Оказалось, что госпожа Лисицына превосходно
владеет британским искусством лукинг-дауна, то есть взирания сверху вниз –
разумеется, в переносном смысле, ибо ростом мадемуазель Борейко была выше. Это
не мешало Полине Андреевне поглядывать на нее поверх надменно воздетого
веснушчатого носа и время от времени делать бровями едва заметные удивленные
движения, которые, будучи произведены столичной жительницей, одетой по
последней моде, так больно ранят сердце любой провинциалки.
– Милые пуфики, – говорила, к примеру,
Лисицына, указывая подбородком на плечи Лидии Евгеньевны. – Я сама их прежде
обожала. Безумно жаль, что в Москве перешли на облегающее.
Или вдруг вовсе переставала обращать внимание
на бледную от ярости брюнетку, затеяв с хозяином продолжительный разговор о
литературе, которого госпожа Борейко поддержать не желала или не умела.
Доктора, кажется, очень забавляло
разворачивавшееся на его глазах бескровное сражение, и он еще норовил подлить
масла в огонь.
Сначала произнес целый панегирик в адрес рыжих
волос, которые, по его словам, служили верным признаком неординарности натуры.
Полине Андреевне слушать про это было приятно, но она поневоле ежилась от
взгляда Лидии Евгеньевны, которая, вероятно, с удовольствием выдрала бы
превозносимые Донатом Саввичем “огненные локоны” до последнего волоска.
Даже чудесный аппетит московской богомолки
послужил Коровину поводом для комплимента. Заметив, что тарелка Полины
Андреевны опять пуста, и подав знак лакею, Донат Саввич сказал:
– Всегда любил женщин, которые не жеманятся, а
хорошо и с удовольствием едят. Это верный признак вкуса к жизни. Лишь та, кто
умеет радоваться жизни, способна составить счастье мужчины.
На этой реплике ужин, собственно, и завершился
– скоропостижным, даже бурным образом.
Лидия Евгеньевна отшвырнула сияющую вилку, так
и не замутненную прикосновением к пище, всплеснула руками, как раненая птица
крыльями.
– Мучитель! Палач! – закричала она так громко,
что на столе задребезжал хрусталь. – Зачем ты терзаешь меня! А она, она…
Метнув в госпожу Лисицыну взгляд, Лидия
Евгеньевна бросилась вон из комнаты.

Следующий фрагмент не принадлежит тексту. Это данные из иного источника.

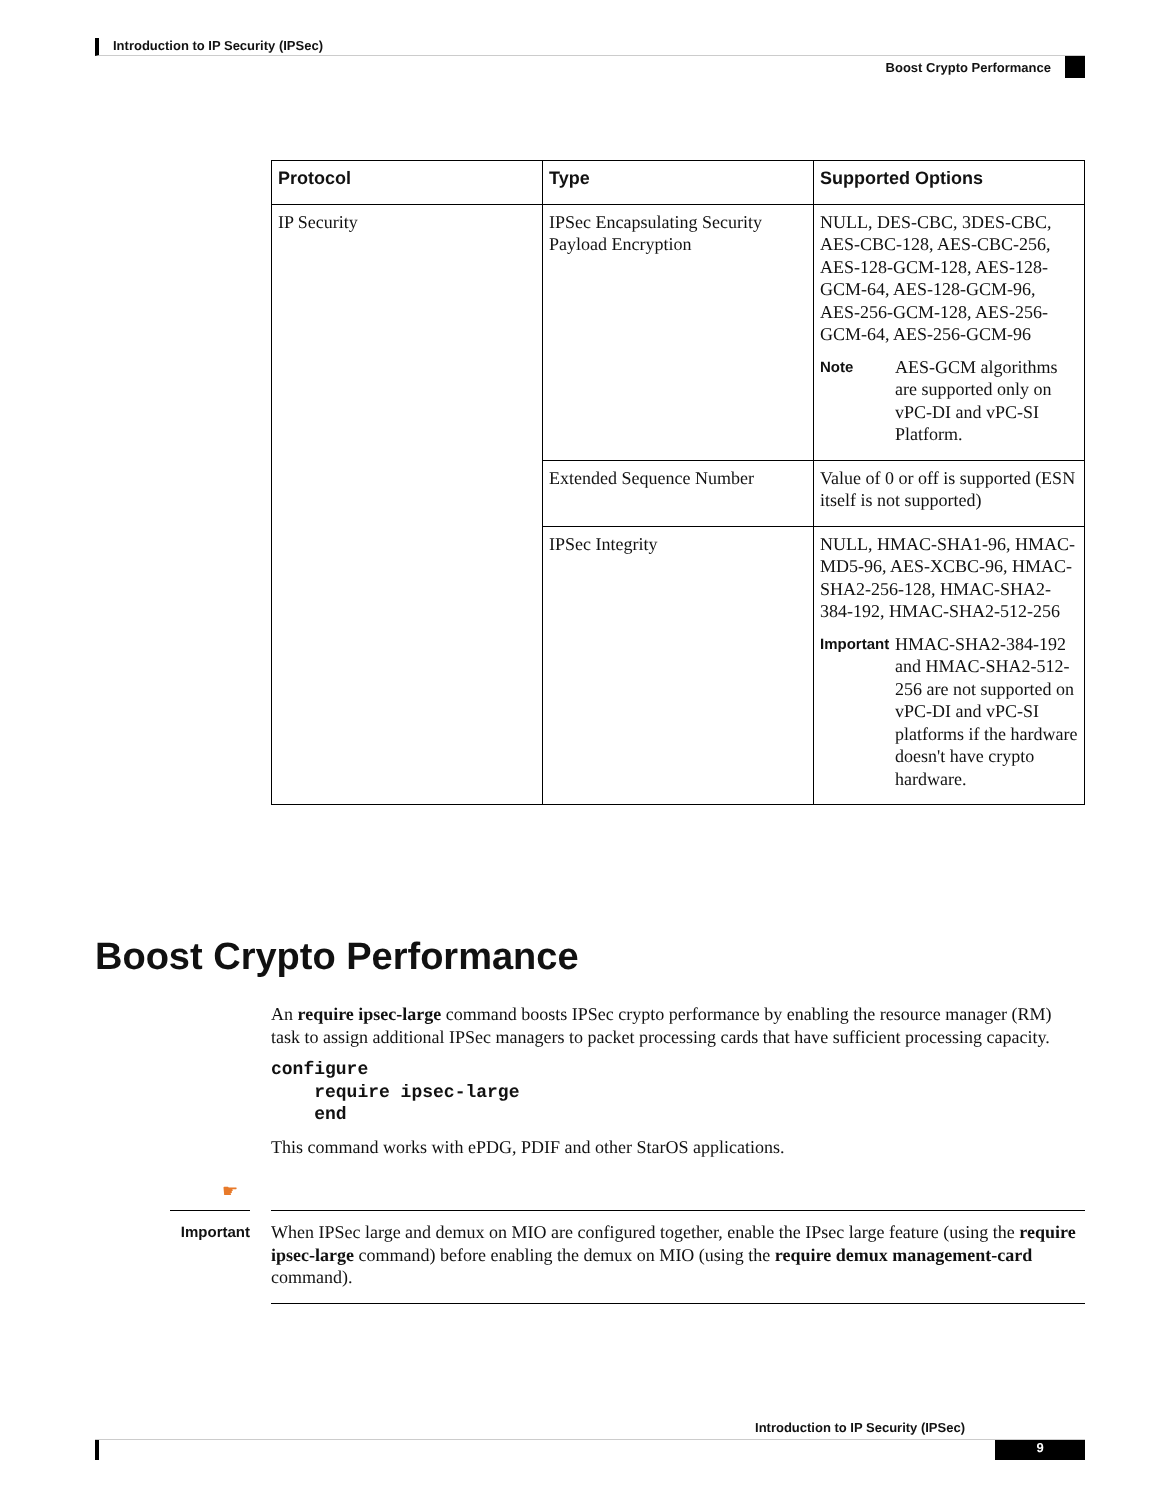Introduction to IP Security (IPSec)
Boost Crypto Performance
| Protocol | Type | Supported Options |
| --- | --- | --- |
| IP Security | IPSec Encapsulating Security Payload Encryption | NULL, DES-CBC, 3DES-CBC, AES-CBC-128, AES-CBC-256, AES-128-GCM-128, AES-128-GCM-64, AES-128-GCM-96, AES-256-GCM-128, AES-256-GCM-64, AES-256-GCM-96 Note AES-GCM algorithms are supported only on vPC-DI and vPC-SI Platform. |
| | Extended Sequence Number | Value of 0 or off is supported (ESN itself is not supported) |
| | IPSec Integrity | NULL, HMAC-SHA1-96, HMAC-MD5-96, AES-XCBC-96, HMAC-SHA2-256-128, HMAC-SHA2-384-192, HMAC-SHA2-512-256 Important HMAC-SHA2-384-192 and HMAC-SHA2-512-256 are not supported on vPC-DI and vPC-SI platforms if the hardware doesn't have crypto hardware. |
Boost Crypto Performance
An require ipsec-large command boosts IPSec crypto performance by enabling the resource manager (RM) task to assign additional IPSec managers to packet processing cards that have sufficient processing capacity.
configure
    require ipsec-large
    end
This command works with ePDG, PDIF and other StarOS applications.
☛
Important
When IPSec large and demux on MIO are configured together, enable the IPsec large feature (using the require ipsec-large command) before enabling the demux on MIO (using the require demux management-card command).
Introduction to IP Security (IPSec)
9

Доктор и не подумал за ней бежать –
наоборот, вид у него был вполне довольный.
Потрясенная прощальным взглядом
экзальтированной барышни – взглядом, который горел неистовой, испепеляющей
ненавистью, – Полина Андреевна вопросительно обернулась к Коровину.
– Извините, – пожал плечами тот. – Я вам
сейчас объясню смысл этой сцены…
– Не стоит, – холодно ответила Лисицына,
поднимаясь. – Увольте меня от ваших объяснений. Теперь я слишком хорошо
понимаю, что вы предвидели такой исход и употребили мое присутствие в каких-то
неизвестных мне, но скверных целях.
Донат Саввич вскочил, выглядя уже не довольным
– растерянным.
– Клянусь вам, ничего скверного! То есть,
конечно, с одной стороны, я виноват перед вами в том, что…
Полина Андреевна не дала ему договорить: – Я
не стану вас слушать. Прощайте.
– Погодите! Я обещал отвезти вас в город.
Если… если мое общество вам так неприятно, я не поеду, но позвольте хотя бы
дать вам экипаж!
– Мне от вас ничего не нужно. Терпеть не могу
интриганов и манипуляторов, – сердито сказала Лисицына уже в передней,
набрасывая на плечи плащ. – Не нужно меня отвозить. Я уж как-нибудь сама.
– Но ведь поздно, темно!
– Ничего. Я слышала, что разбойников на
Ханаане не водится, а привидений я не боюсь. Гордо повернулась, вышла.
Одна из рати
Оказавшись за порогом коровинского дома,
Полина Андреевна ускорила шаг. За кустами накинула на голову капюшон, запахнула
свой черный плащ поплотнее и сделалась почти совершенно невидимой в темноте.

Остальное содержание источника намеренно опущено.